Beinart certainly knows that a call for a Jewish boycott is a poke in the eye, not just to the settler movement in Israel but to the Jewish people around the world.  To be sure, Israel is now forced to confront one of the fundamental flaws in the Zionist idea — Palestine was never “a people without a land for a land without a people,” and no one has a good solution to the problem of Arab-Jewish co-existence. But Beinart is far too smart to believe that any significant number of Jews in America will use the checkbook as a weapon against their fellow Jews in Israel.

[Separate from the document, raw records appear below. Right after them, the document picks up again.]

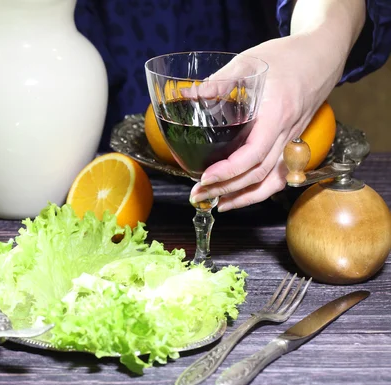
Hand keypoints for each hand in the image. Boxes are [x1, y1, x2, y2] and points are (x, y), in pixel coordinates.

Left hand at [190, 32, 347, 211]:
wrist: (321, 55)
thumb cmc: (286, 56)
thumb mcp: (249, 61)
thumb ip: (219, 81)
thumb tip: (188, 94)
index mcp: (277, 113)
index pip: (254, 153)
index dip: (229, 171)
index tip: (206, 178)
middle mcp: (288, 132)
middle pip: (259, 172)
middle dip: (228, 189)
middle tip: (199, 195)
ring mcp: (293, 140)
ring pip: (272, 180)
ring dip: (244, 197)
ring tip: (216, 204)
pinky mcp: (293, 143)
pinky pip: (280, 175)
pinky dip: (260, 190)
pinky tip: (240, 196)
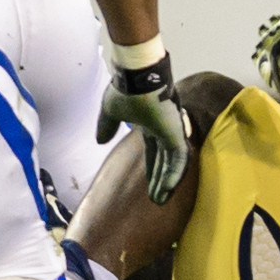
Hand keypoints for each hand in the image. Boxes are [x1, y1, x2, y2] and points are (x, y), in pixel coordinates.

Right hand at [97, 54, 192, 203]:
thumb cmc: (125, 89)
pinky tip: (168, 189)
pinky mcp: (177, 134)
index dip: (150, 168)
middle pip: (163, 161)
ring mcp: (171, 132)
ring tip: (161, 200)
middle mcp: (163, 130)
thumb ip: (107, 126)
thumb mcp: (111, 111)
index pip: (152, 152)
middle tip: (157, 199)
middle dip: (159, 180)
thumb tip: (100, 141)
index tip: (146, 184)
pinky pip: (179, 160)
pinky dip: (174, 175)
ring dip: (166, 182)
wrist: (136, 78)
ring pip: (172, 164)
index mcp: (150, 125)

Indeed, Jews who live in security and prosperity in the United States are — or should be — reluctant to dictate to Jews who live under the threat of annihilation in Israel how they should deal with the dangers that beset them.  We may share Beinart’s conviction that the occupation of the West Bank is ultimately an existential threat to Israeli democracy — it is also Goodman’s belief, and Gorenberg’s, and Ben-Ami’s — but, after all, the rockets are falling on Ashdod, Beersheba and Eilat rather than Dupont Circle, Union Square or Westwood Village.

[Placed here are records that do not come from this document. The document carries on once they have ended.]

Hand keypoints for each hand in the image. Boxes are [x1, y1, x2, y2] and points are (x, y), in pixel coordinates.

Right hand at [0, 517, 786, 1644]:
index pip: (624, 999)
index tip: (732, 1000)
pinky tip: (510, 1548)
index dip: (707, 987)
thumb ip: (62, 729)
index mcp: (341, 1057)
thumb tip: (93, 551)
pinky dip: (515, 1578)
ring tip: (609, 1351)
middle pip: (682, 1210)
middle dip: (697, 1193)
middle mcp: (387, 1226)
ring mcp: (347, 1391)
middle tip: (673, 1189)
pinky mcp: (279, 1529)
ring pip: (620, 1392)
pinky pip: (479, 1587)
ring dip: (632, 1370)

Israel will survive Beinart’s book, which suggests that all of the anxiety directed at his book is overstated.  A more subtle point is also true — Beinart only subverts himself by calling on American Jews to boycott Israel.  He may sell more copies by charging his book with such an explosive idea, but he is unlikely to convert even his like-minded readers to his own way of thinking.

Of course, I think he knew it all along.